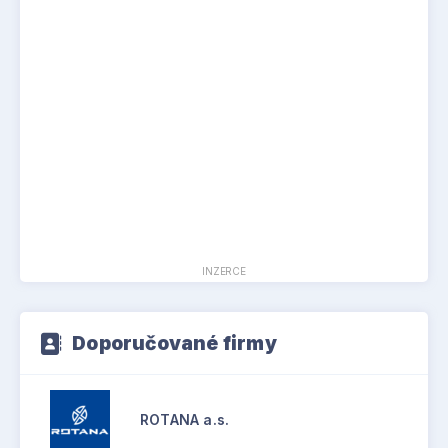
INZERCE
Doporučované firmy
ROTANA a.s.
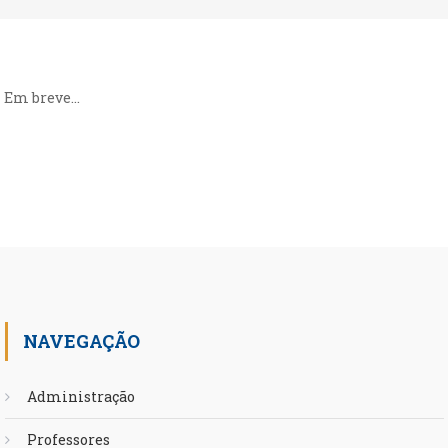
Em breve…
NAVEGAÇÃO
Administração
Professores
----------------------------------------
◆ Required work: Give the text from all the records again, changing "Professores" to "Alunos" and leaving everything else the same. Leave out the pictures.

◆ Your response:
INZERCE
Doporučované firmy
ROTANA a.s.
Em breve…
NAVEGAÇÃO
Administração
Alunos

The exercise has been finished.